WHAT THE EXERCISE ASKS » Output the entries verbatim, including every line.

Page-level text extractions
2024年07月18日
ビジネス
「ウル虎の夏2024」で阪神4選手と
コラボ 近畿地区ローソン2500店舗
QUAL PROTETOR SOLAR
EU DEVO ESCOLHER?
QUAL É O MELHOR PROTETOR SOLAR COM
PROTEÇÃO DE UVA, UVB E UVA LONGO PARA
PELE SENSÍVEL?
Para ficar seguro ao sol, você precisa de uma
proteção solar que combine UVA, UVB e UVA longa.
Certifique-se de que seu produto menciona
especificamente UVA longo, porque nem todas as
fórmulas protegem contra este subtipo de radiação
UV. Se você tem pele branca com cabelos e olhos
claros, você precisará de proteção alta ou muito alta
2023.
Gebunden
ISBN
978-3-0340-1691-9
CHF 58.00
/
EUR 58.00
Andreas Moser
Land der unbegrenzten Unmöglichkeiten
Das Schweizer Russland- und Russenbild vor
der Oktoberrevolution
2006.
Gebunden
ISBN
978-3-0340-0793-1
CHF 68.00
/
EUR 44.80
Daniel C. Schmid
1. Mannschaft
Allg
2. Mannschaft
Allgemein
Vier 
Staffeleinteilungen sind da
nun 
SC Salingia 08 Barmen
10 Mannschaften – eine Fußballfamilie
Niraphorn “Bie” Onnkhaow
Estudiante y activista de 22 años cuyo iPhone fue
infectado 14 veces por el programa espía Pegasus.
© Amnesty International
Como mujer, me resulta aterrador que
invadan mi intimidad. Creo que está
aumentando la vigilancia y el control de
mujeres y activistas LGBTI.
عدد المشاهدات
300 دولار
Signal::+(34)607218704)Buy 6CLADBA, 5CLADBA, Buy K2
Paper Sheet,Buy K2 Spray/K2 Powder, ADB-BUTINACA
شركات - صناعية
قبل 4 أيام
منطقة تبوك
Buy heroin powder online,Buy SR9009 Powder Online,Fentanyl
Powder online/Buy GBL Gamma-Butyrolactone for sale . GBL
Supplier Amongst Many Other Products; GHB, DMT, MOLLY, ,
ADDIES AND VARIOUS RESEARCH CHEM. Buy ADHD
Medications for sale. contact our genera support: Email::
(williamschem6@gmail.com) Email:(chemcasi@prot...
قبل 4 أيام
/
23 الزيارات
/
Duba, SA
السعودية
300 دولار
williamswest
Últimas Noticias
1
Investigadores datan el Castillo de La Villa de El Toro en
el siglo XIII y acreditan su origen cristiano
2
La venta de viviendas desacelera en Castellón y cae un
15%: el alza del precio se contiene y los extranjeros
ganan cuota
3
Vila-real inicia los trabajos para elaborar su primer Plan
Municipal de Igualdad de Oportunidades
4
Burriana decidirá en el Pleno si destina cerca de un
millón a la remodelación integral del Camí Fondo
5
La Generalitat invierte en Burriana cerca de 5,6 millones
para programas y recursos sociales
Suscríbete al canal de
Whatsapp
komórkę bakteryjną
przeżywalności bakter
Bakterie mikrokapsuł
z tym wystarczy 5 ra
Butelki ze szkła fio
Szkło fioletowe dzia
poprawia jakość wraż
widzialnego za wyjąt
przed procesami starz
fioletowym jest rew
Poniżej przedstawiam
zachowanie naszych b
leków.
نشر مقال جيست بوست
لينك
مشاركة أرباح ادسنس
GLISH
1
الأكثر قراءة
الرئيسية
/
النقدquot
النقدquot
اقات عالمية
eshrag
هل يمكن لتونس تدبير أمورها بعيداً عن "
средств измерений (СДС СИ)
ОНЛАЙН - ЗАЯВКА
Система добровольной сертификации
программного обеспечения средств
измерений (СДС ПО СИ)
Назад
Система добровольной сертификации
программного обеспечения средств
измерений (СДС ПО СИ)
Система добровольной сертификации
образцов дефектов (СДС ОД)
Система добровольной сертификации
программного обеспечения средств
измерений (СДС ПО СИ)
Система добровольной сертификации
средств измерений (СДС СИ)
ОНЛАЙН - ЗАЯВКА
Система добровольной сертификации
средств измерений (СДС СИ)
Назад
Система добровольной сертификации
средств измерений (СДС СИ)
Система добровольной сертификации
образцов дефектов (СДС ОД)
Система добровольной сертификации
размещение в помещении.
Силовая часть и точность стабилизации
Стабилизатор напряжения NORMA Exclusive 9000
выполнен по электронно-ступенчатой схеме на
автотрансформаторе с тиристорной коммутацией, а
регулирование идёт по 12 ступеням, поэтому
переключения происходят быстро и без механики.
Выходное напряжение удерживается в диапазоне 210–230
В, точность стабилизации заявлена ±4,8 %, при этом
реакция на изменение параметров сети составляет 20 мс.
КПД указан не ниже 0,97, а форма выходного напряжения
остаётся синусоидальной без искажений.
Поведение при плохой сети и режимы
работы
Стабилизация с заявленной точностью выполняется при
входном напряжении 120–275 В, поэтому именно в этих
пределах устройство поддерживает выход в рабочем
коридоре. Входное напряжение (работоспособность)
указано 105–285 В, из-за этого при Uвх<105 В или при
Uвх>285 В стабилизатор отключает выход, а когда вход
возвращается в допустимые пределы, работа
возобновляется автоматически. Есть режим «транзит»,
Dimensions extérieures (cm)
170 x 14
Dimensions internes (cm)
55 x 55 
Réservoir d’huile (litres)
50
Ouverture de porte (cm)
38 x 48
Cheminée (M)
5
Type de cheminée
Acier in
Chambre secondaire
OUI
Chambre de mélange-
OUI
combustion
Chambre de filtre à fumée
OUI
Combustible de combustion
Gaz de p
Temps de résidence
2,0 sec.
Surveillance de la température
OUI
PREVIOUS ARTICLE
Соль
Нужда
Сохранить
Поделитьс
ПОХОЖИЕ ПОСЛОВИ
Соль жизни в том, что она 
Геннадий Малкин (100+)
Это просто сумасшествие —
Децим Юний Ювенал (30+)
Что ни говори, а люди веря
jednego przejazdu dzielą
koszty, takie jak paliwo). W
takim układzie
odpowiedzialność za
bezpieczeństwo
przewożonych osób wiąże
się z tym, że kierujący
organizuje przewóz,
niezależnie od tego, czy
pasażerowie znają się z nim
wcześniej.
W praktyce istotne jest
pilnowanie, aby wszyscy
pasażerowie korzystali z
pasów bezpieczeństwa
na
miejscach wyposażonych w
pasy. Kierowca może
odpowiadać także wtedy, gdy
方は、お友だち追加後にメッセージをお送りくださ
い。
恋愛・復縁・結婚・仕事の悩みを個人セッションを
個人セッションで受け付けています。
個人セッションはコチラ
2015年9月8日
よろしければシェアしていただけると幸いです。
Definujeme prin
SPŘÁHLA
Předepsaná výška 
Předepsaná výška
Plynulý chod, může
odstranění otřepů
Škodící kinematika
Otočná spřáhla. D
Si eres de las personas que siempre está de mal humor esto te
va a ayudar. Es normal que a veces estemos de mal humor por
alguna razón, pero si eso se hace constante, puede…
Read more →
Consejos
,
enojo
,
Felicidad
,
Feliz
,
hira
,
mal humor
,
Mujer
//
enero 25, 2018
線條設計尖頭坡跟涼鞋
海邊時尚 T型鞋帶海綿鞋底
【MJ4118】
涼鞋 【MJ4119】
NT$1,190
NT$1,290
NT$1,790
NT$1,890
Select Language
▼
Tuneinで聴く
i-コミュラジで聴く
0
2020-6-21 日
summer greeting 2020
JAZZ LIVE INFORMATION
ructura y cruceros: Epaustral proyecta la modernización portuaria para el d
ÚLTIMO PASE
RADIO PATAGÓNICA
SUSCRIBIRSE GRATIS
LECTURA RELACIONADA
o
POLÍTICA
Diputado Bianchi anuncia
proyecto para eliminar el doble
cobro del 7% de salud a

RESULT OF THIS EXERCISE »
2024年07月18日
ビジネス
「ウル虎の夏2024」で阪神4選手と
コラボ 近畿地区ローソン2500店舗
QUAL PROTETOR SOLAR
EU DEVO ESCOLHER?
QUAL É O MELHOR PROTETOR SOLAR COM
PROTEÇÃO DE UVA, UVB E UVA LONGO PARA
PELE SENSÍVEL?
Para ficar seguro ao sol, você precisa de uma
proteção solar que combine UVA, UVB e UVA longa.
Certifique-se de que seu produto menciona
especificamente UVA longo, porque nem todas as
fórmulas protegem contra este subtipo de radiação
UV. Se você tem pele branca com cabelos e olhos
claros, você precisará de proteção alta ou muito alta
2023.
Gebunden
ISBN
978-3-0340-1691-9
CHF 58.00
/
EUR 58.00
Andreas Moser
Land der unbegrenzten Unmöglichkeiten
Das Schweizer Russland- und Russenbild vor
der Oktoberrevolution
2006.
Gebunden
ISBN
978-3-0340-0793-1
CHF 68.00
/
EUR 44.80
Daniel C. Schmid
1. Mannschaft
Allg
2. Mannschaft
Allgemein
Vier 
Staffeleinteilungen sind da
nun 
SC Salingia 08 Barmen
10 Mannschaften – eine Fußballfamilie
Niraphorn “Bie” Onnkhaow
Estudiante y activista de 22 años cuyo iPhone fue
infectado 14 veces por el programa espía Pegasus.
© Amnesty International
Como mujer, me resulta aterrador que
invadan mi intimidad. Creo que está
aumentando la vigilancia y el control de
mujeres y activistas LGBTI.
عدد المشاهدات
300 دولار
Signal::+(34)607218704)Buy 6CLADBA, 5CLADBA, Buy K2
Paper Sheet,Buy K2 Spray/K2 Powder, ADB-BUTINACA
شركات - صناعية
قبل 4 أيام
منطقة تبوك
Buy heroin powder online,Buy SR9009 Powder Online,Fentanyl
Powder online/Buy GBL Gamma-Butyrolactone for sale . GBL
Supplier Amongst Many Other Products; GHB, DMT, MOLLY, ,
ADDIES AND VARIOUS RESEARCH CHEM. Buy ADHD
Medications for sale. contact our genera support: Email::
(williamschem6@gmail.com) Email:(chemcasi@prot...
قبل 4 أيام
/
23 الزيارات
/
Duba, SA
السعودية
300 دولار
williamswest
Últimas Noticias
1
Investigadores datan el Castillo de La Villa de El Toro en
el siglo XIII y acreditan su origen cristiano
2
La venta de viviendas desacelera en Castellón y cae un
15%: el alza del precio se contiene y los extranjeros
ganan cuota
3
Vila-real inicia los trabajos para elaborar su primer Plan
Municipal de Igualdad de Oportunidades
4
Burriana decidirá en el Pleno si destina cerca de un
millón a la remodelación integral del Camí Fondo
5
La Generalitat invierte en Burriana cerca de 5,6 millones
para programas y recursos sociales
Suscríbete al canal de
Whatsapp
komórkę bakteryjną
przeżywalności bakter
Bakterie mikrokapsuł
z tym wystarczy 5 ra
Butelki ze szkła fio
Szkło fioletowe dzia
poprawia jakość wraż
widzialnego za wyjąt
przed procesami starz
fioletowym jest rew
Poniżej przedstawiam
zachowanie naszych b
leków.
نشر مقال جيست بوست
لينك
مشاركة أرباح ادسنس
GLISH
1
الأكثر قراءة
الرئيسية
/
النقدquot
النقدquot
اقات عالمية
eshrag
هل يمكن لتونس تدبير أمورها بعيداً عن "
средств измерений (СДС СИ)
ОНЛАЙН - ЗАЯВКА
Система добровольной сертификации
программного обеспечения средств
измерений (СДС ПО СИ)
Назад
Система добровольной сертификации
программного обеспечения средств
измерений (СДС ПО СИ)
Система добровольной сертификации
образцов дефектов (СДС ОД)
Система добровольной сертификации
программного обеспечения средств
измерений (СДС ПО СИ)
Система добровольной сертификации
средств измерений (СДС СИ)
ОНЛАЙН - ЗАЯВКА
Система добровольной сертификации
средств измерений (СДС СИ)
Назад
Система добровольной сертификации
средств измерений (СДС СИ)
Система добровольной сертификации
образцов дефектов (СДС ОД)
Система добровольной сертификации
размещение в помещении.
Силовая часть и точность стабилизации
Стабилизатор напряжения NORMA Exclusive 9000
выполнен по электронно-ступенчатой схеме на
автотрансформаторе с тиристорной коммутацией, а
регулирование идёт по 12 ступеням, поэтому
переключения происходят быстро и без механики.
Выходное напряжение удерживается в диапазоне 210–230
В, точность стабилизации заявлена ±4,8 %, при этом
реакция на изменение параметров сети составляет 20 мс.
КПД указан не ниже 0,97, а форма выходного напряжения
остаётся синусоидальной без искажений.
Поведение при плохой сети и режимы
работы
Стабилизация с заявленной точностью выполняется при
входном напряжении 120–275 В, поэтому именно в этих
пределах устройство поддерживает выход в рабочем
коридоре. Входное напряжение (работоспособность)
указано 105–285 В, из-за этого при Uвх<105 В или при
Uвх>285 В стабилизатор отключает выход, а когда вход
возвращается в допустимые пределы, работа
возобновляется автоматически. Есть режим «транзит»,
Dimensions extérieures (cm)
170 x 14
Dimensions internes (cm)
55 x 55 
Réservoir d’huile (litres)
50
Ouverture de porte (cm)
38 x 48
Cheminée (M)
5
Type de cheminée
Acier in
Chambre secondaire
OUI
Chambre de mélange-
OUI
combustion
Chambre de filtre à fumée
OUI
Combustible de combustion
Gaz de p
Temps de résidence
2,0 sec.
Surveillance de la température
OUI
PREVIOUS ARTICLE
Соль
Нужда
Сохранить
Поделитьс
ПОХОЖИЕ ПОСЛОВИ
Соль жизни в том, что она 
Геннадий Малкин (100+)
Это просто сумасшествие —
Децим Юний Ювенал (30+)
Что ни говори, а люди веря
jednego przejazdu dzielą
koszty, takie jak paliwo). W
takim układzie
odpowiedzialność za
bezpieczeństwo
przewożonych osób wiąże
się z tym, że kierujący
organizuje przewóz,
niezależnie od tego, czy
pasażerowie znają się z nim
wcześniej.
W praktyce istotne jest
pilnowanie, aby wszyscy
pasażerowie korzystali z
pasów bezpieczeństwa
na
miejscach wyposażonych w
pasy. Kierowca może
odpowiadać także wtedy, gdy
方は、お友だち追加後にメッセージをお送りくださ
い。
恋愛・復縁・結婚・仕事の悩みを個人セッションを
個人セッションで受け付けています。
個人セッションはコチラ
2015年9月8日
よろしければシェアしていただけると幸いです。
Definujeme prin
SPŘÁHLA
Předepsaná výška 
Předepsaná výška
Plynulý chod, může
odstranění otřepů
Škodící kinematika
Otočná spřáhla. D
Si eres de las personas que siempre está de mal humor esto te
va a ayudar. Es normal que a veces estemos de mal humor por
alguna razón, pero si eso se hace constante, puede…
Read more →
Consejos
,
enojo
,
Felicidad
,
Feliz
,
hira
,
mal humor
,
Mujer
//
enero 25, 2018
線條設計尖頭坡跟涼鞋
海邊時尚 T型鞋帶海綿鞋底
【MJ4118】
涼鞋 【MJ4119】
NT$1,190
NT$1,290
NT$1,790
NT$1,890
Select Language
▼
Tuneinで聴く
i-コミュラジで聴く
0
2020-6-21 日
summer greeting 2020
JAZZ LIVE INFORMATION
ructura y cruceros: Epaustral proyecta la modernización portuaria para el d
ÚLTIMO PASE
RADIO PATAGÓNICA
SUSCRIBIRSE GRATIS
LECTURA RELACIONADA
o
POLÍTICA
Diputado Bianchi anuncia
proyecto para eliminar el doble
cobro del 7% de salud a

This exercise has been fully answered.